Kazuko Fujisawa et al. (2002) East Coast Worm Meeting "Identification of Genes Specifically Required for Ventralward Axon Guidance in C. elegans"

Kazuko Fujisawa, Joe Culotti

[East Coast Worm Meeting, 2002]

Several conserved classes of guidance molecules direct axon guidance in C. elegans and other organisms. The UNC-6/netrin diffusible guidance cue is required for axon guidance along the dorsal-ventral axis in C. elegans, Drosophila and vertebrates. The UNC-5 guidance receptor in combination with UNC-40/DCC mediates repulsive response to the UNC-6 which is expressed in ventral nerve cord and ventral epidermis, to orient growing axons in a dorsal direction.
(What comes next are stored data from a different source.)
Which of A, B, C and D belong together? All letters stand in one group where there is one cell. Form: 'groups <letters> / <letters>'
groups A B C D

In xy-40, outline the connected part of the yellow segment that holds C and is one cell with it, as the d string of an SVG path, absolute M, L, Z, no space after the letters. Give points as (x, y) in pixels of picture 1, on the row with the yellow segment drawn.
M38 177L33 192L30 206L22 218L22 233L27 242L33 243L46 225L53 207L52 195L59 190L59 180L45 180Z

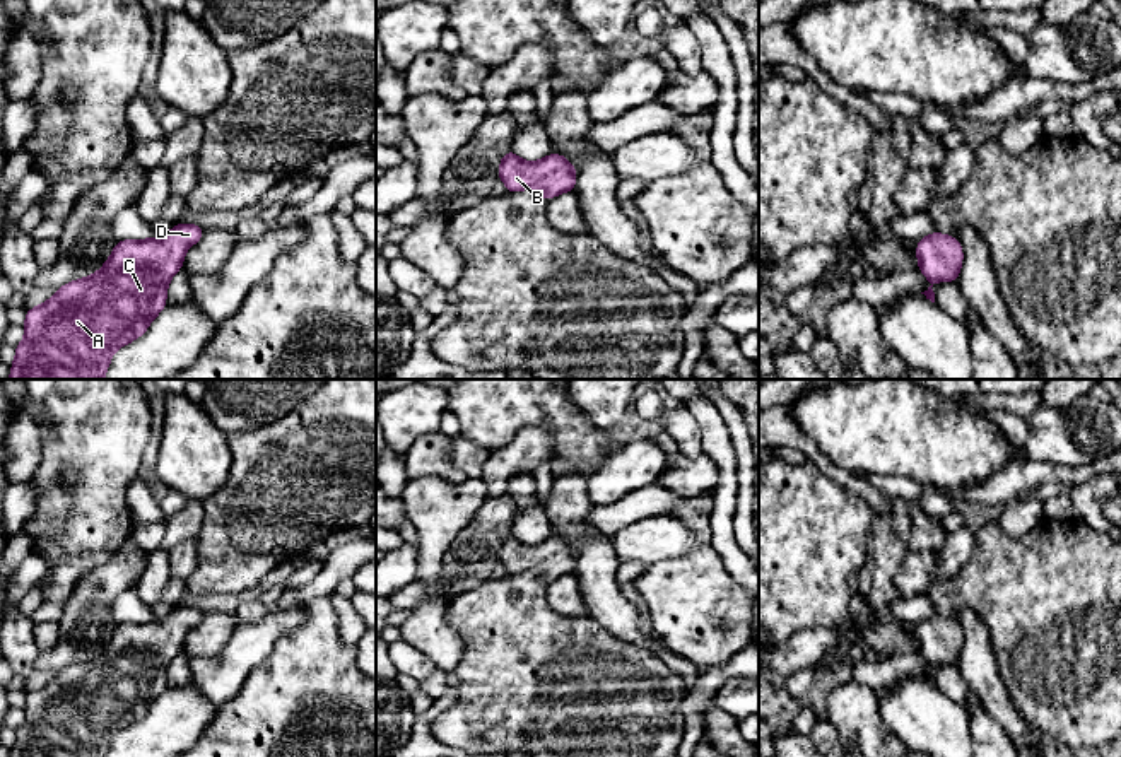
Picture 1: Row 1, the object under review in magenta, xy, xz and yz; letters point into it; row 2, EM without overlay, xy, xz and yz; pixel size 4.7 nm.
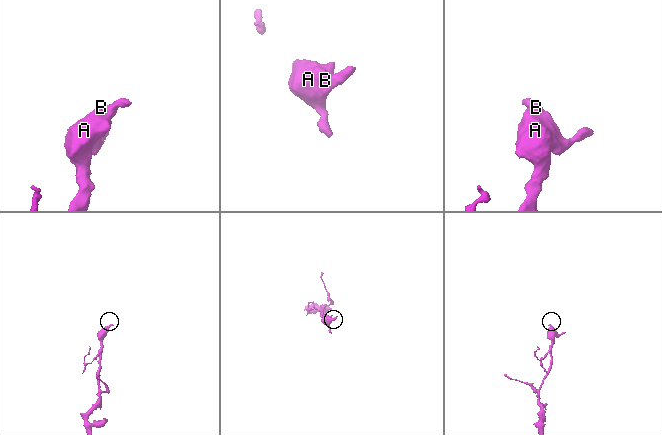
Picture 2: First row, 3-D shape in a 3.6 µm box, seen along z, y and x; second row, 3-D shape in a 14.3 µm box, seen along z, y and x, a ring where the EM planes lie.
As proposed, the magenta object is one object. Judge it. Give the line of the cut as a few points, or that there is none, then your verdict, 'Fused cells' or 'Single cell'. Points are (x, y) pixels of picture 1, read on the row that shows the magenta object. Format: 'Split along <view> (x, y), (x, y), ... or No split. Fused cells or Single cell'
No split. Single cell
Attractive responses to UNC-6 require UNC-40 but not UNC-5. We and the laboratory of C. Bargmann have reported that SAX-3/Robo mediates repulsive response to SLT-1/Slit which is expressed in dorsal body wall muscles, to orient axons in a ventral direction. eva-1, enhancer of ventralward axon guidance-1, has AVM ventralward axon guidance defects. We have rescued eva-1 mutations with overlapping cosmids. We have found that the eva-1 mutation enhances the AVM and PVM guidance defects of unc-6 null or unc-40 null alleles, suggesting that EVA-1 functions in an axon guidance pathway that acts in parallel with UNC-6 and UNC-40. We have also found that eva-1 mutation doesn't enhance the AVM nor PVM guidance defects of slt-1 null allele or sax-3 strongest allele (ky123), suggesting that EVA-1 functions in the same pathway as SLT-1 and SAX-3.

Marcus, Nancy et al. (2011) International Worm Meeting "The Rac-GEF UNC-73/TRIO Mediates Multiple and Genetically Distinct Pathways to regulate excretory cell migration."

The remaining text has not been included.